— Start Material provided —
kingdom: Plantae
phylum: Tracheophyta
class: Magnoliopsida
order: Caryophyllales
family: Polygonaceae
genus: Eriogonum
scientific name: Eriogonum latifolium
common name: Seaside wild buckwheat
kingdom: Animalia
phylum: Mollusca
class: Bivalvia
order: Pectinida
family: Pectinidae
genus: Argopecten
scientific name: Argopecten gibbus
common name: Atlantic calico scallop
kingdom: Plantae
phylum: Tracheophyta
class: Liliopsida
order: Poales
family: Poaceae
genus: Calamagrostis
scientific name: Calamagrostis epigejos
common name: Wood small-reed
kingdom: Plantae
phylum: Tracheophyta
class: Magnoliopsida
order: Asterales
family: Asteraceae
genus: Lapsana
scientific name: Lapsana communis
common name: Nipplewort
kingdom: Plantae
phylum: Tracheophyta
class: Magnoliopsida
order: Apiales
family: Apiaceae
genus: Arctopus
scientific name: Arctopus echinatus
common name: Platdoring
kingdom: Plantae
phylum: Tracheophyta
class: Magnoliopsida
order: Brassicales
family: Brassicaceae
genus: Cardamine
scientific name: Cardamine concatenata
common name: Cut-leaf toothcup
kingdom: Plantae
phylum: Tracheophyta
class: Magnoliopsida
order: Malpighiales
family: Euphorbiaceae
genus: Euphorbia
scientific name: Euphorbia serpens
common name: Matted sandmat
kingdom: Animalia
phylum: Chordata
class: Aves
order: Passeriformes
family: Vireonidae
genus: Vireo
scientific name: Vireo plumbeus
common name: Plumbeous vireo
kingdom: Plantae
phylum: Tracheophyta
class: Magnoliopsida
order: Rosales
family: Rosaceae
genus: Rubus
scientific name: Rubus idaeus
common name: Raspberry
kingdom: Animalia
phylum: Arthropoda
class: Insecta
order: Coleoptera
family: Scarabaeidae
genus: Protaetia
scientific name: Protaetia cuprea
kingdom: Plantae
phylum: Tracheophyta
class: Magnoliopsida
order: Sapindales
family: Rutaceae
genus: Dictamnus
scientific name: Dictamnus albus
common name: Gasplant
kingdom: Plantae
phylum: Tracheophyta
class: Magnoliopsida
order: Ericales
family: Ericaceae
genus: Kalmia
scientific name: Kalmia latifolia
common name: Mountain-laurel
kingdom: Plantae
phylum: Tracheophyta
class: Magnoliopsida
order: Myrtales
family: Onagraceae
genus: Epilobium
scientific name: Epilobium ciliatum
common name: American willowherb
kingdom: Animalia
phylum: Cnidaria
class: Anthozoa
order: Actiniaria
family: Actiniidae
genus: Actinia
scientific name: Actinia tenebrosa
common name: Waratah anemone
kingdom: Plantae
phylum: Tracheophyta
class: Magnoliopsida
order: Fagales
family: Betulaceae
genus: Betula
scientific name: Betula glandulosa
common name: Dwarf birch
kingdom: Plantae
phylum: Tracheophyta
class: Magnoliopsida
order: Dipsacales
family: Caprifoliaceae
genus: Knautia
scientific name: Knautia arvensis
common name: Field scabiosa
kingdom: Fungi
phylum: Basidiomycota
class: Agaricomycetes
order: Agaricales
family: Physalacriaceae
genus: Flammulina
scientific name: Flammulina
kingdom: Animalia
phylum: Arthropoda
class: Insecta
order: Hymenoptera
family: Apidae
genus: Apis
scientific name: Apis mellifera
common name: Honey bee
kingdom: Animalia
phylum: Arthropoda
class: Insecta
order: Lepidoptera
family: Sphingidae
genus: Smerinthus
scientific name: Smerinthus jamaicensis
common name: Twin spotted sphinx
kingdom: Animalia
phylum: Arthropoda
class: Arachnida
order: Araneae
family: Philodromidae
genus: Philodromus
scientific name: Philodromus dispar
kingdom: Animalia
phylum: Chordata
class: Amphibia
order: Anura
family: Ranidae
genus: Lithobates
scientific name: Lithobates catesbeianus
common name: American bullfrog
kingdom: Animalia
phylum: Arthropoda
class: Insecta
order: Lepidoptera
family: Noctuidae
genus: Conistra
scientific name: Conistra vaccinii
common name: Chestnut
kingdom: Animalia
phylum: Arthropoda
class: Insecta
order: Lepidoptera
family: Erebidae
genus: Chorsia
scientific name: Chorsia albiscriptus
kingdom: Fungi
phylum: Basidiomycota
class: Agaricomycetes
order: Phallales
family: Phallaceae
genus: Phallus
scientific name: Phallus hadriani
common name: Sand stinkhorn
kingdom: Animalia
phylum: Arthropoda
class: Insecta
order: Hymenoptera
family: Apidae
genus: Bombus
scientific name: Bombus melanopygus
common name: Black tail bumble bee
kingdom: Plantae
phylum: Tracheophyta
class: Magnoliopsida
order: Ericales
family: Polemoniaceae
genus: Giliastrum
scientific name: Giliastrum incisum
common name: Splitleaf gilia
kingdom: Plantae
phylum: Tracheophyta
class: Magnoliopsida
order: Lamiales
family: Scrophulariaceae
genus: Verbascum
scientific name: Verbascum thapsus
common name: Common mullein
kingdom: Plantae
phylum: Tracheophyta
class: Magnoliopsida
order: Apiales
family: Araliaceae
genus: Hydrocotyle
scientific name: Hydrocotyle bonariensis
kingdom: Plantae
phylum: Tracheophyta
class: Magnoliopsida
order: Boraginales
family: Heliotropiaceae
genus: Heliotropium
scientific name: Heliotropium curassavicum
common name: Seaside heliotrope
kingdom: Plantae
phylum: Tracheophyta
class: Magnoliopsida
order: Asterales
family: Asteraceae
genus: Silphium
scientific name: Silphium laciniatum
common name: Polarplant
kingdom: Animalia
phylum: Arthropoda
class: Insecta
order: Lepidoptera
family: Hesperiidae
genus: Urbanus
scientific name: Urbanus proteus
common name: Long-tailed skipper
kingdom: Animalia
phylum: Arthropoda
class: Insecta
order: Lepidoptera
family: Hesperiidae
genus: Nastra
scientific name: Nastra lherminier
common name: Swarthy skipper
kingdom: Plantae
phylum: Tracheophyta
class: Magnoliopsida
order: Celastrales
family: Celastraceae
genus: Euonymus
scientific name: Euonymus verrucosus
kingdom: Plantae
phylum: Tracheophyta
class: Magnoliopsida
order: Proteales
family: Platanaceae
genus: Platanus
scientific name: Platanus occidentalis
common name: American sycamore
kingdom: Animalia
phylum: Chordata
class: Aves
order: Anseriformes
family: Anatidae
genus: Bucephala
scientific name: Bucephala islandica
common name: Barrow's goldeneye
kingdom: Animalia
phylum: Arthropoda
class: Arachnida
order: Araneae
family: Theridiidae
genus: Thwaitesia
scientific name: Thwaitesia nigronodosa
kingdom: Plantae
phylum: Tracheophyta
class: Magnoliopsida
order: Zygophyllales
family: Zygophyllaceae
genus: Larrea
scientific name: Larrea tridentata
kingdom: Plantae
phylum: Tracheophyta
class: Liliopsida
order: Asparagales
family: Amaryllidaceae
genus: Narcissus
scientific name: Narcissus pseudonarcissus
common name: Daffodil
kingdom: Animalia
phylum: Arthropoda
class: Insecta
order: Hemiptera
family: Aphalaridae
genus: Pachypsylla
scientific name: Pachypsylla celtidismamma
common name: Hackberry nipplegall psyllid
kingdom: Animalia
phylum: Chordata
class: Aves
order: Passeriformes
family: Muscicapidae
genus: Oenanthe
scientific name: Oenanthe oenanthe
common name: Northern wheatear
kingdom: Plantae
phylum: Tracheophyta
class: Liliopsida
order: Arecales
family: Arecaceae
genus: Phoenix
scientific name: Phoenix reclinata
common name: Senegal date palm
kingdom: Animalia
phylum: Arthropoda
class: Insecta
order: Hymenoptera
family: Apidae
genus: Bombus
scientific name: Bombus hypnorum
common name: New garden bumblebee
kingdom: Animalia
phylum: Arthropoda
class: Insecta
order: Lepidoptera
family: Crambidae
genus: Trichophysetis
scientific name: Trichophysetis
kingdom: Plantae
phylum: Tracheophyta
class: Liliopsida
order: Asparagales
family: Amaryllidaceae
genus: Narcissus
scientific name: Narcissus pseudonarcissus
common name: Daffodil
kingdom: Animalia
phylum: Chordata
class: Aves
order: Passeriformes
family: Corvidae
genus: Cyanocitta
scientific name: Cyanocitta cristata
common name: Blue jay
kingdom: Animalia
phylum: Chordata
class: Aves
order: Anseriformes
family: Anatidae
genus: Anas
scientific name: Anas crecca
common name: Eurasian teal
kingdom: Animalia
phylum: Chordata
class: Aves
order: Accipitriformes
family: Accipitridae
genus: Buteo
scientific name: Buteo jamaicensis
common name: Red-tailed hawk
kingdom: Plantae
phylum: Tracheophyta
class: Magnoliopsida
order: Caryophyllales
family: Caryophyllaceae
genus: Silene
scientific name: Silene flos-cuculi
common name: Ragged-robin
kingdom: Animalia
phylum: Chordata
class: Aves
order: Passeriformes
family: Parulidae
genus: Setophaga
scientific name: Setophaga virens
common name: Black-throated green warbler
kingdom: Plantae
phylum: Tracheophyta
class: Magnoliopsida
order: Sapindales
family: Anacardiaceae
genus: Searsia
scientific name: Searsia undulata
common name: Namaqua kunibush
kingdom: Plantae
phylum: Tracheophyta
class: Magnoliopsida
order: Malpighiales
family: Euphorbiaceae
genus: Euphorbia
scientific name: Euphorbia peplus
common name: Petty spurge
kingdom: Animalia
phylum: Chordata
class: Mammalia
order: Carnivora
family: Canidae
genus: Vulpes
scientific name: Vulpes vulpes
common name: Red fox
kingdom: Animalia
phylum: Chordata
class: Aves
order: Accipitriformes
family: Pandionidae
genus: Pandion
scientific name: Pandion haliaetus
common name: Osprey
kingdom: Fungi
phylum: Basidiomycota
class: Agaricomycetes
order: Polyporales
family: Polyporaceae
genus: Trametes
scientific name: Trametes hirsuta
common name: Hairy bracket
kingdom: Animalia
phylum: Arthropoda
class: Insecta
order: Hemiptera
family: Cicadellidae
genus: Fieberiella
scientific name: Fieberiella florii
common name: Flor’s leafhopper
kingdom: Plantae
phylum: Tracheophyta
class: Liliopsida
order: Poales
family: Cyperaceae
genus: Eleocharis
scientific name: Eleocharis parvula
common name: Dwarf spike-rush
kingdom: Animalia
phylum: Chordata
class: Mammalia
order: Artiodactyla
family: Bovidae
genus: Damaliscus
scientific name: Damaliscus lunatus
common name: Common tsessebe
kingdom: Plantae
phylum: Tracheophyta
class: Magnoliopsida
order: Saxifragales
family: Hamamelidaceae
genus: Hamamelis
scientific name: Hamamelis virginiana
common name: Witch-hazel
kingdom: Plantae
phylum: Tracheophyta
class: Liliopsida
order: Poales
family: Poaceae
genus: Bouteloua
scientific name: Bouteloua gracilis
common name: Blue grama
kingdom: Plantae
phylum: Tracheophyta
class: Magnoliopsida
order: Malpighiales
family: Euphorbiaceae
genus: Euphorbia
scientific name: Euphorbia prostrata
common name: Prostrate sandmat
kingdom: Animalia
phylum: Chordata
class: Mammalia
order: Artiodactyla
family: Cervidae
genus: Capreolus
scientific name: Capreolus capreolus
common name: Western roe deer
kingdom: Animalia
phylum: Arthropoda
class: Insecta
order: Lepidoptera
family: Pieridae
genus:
— End Material provided —
- _Set exercise_
Copy out the lines unchanged, starting at the one that contains "family: Cicadellidae" and stopping after the one that contains "common name: Dwarf spike-rush".

- _Exercise result_
family: Cicadellidae
genus: Fieberiella
scientific name: Fieberiella florii
common name: Flor’s leafhopper
kingdom: Plantae
phylum: Tracheophyta
class: Liliopsida
order: Poales
family: Cyperaceae
genus: Eleocharis
scientific name: Eleocharis parvula
common name: Dwarf spike-rush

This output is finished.